◆ **Quoted passage**:

5 posts in 2141 days


01-31-2011 09:14 AM

Topic tags/keywords: finishing

hi guys and gals, i just joined your group, and am looking for a way to darken my new cherry cupboard. i don’t want to use dyes or stains. is there a way to fume the wood, or do i just have to wait a few yars to have the old patina look? i intend to use an oil finish.

-- Kenny


13 replies so far

View Scott Bryan's profile

Scott Bryan

27251 posts in 3288 days


#1 posted 01-31-2011 01:53 PM

Kenny, one of the first things I suggest when I see posts like this is to suggest using scrap pieces to practice on before tackling the project itself. Make yourself a reference board(s) out of cherry sanded to the final grit that you intend for your project and use it to detail the individual finishing steps. This lets you practice on scrap and decide the finish that you are going to apply to the real project.

◆ **Supplied information**:
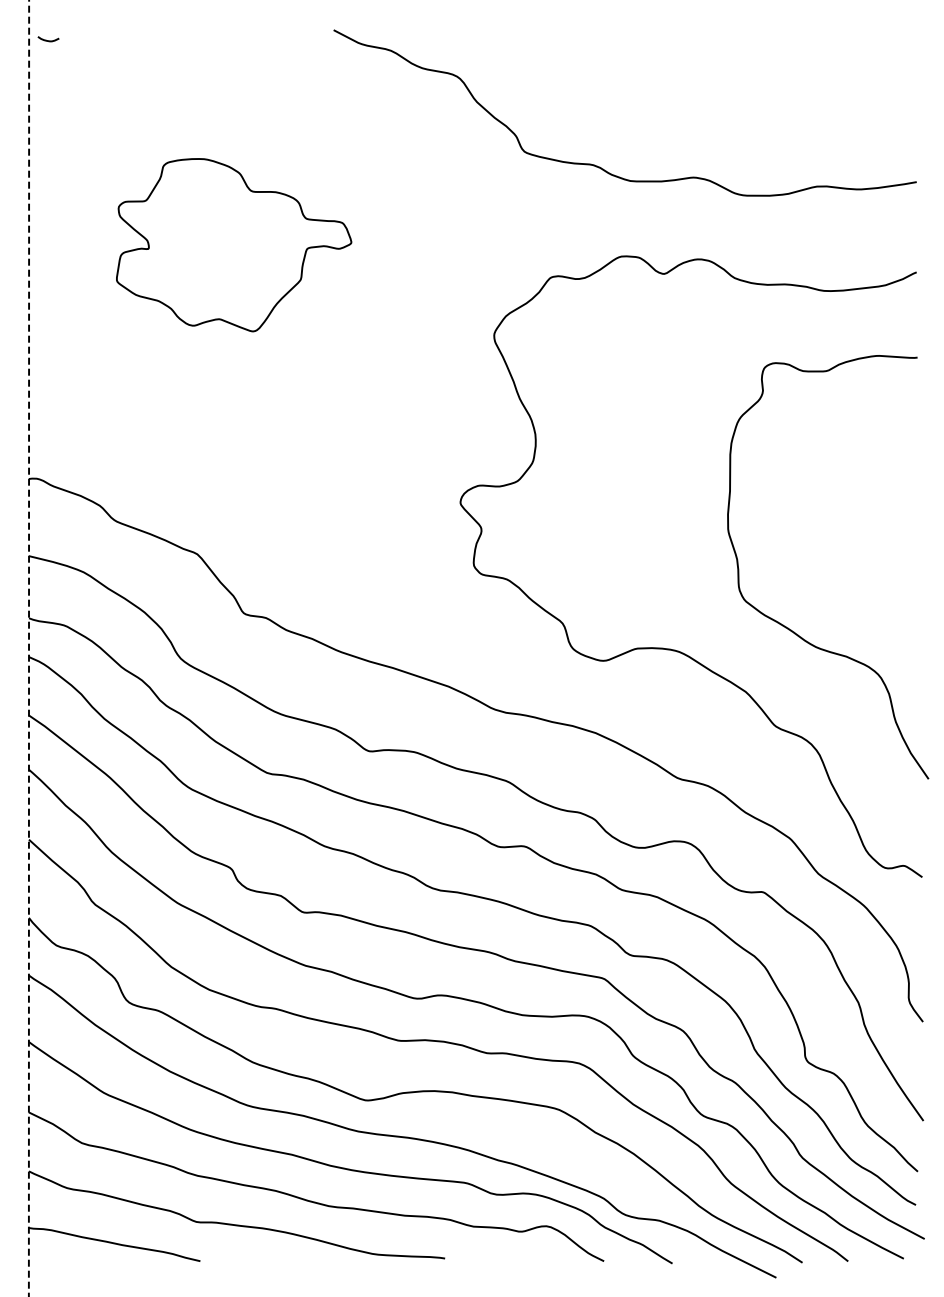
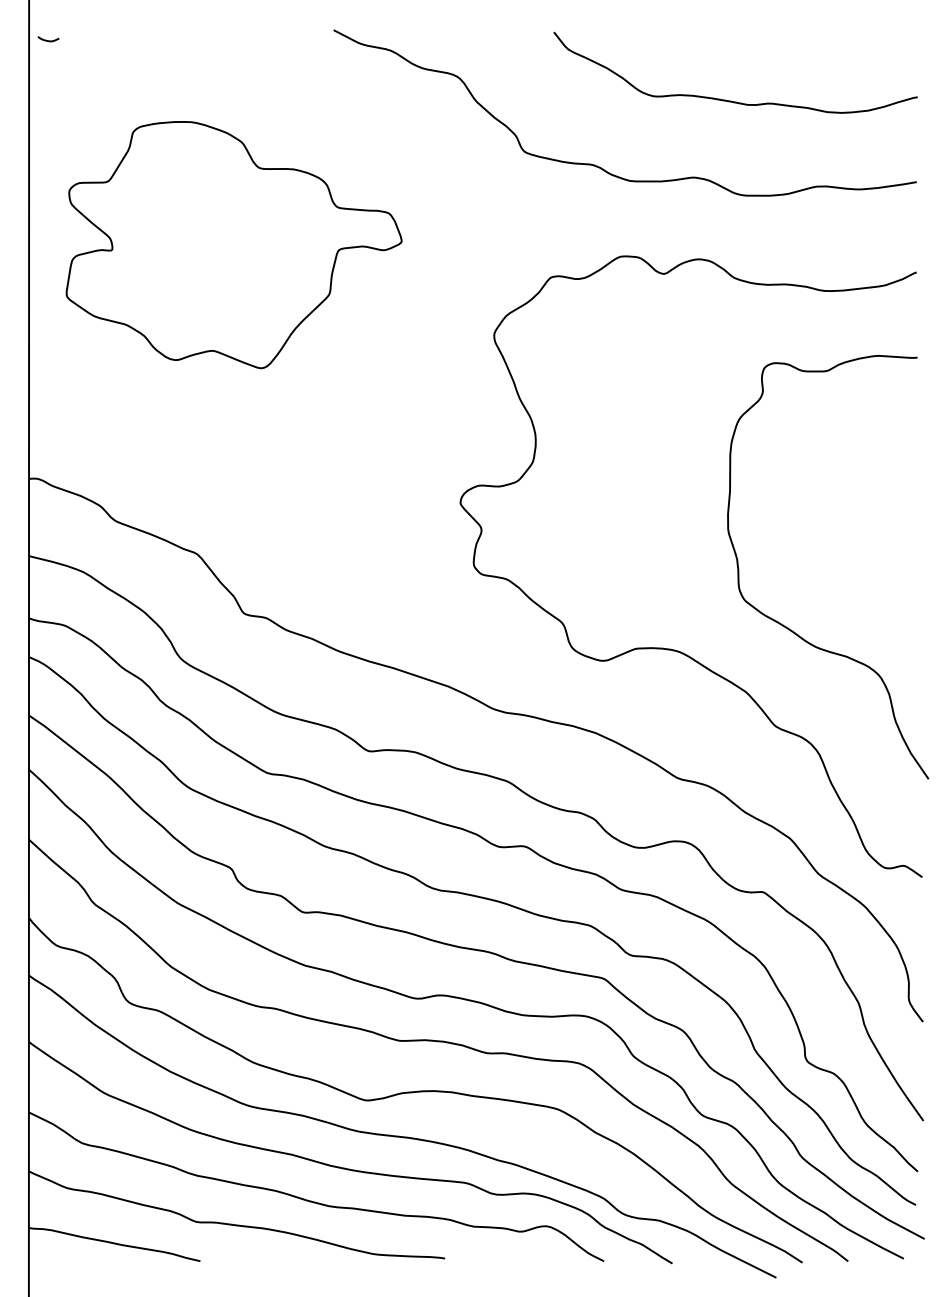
curve at (731, 100): none -> present
part at (234, 245) size: 237x175 px -> 338x249 px
line at (29, 648): dashed -> solid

◆ **What you need to do**:
**a)** Translate this sentence from the forum thread on darkening cherry wood into Spanish: "This lets you practice on scrap and decide the finish that you are going to apply to the real project."
**b)** Carry on the forum thread about darkening a new cherry cupboard, picking up right after its final sentence.
The material has no role in this work.

◆ **Answers for this exercise**:
**a)** Esto le permite practicar con retazos y decidir el acabado que va a aplicar al proyecto real.

**b)**
As far as darkening cherry goes, an oil application such as boiled linseed oil, will tone it somewhat and add an aged look to the wood. But cherry will continue to darken with exposure to light. One thing that you can do, if you want to avoid chemical darkening, is to expose the wood to direct sunlight before applying your finish. Suntanning works pretty well for aging cherry. A 2 to 3 week exposure will darken the cherry.

If you want to consider a chemical application Alin Dobra posted this blog which details how he uses potassium dichromate to achieve an aged color in cherry. I have not used this as I prefer to simply let cherry age on its own but I have seen other references to it as a means of “aging” cherry.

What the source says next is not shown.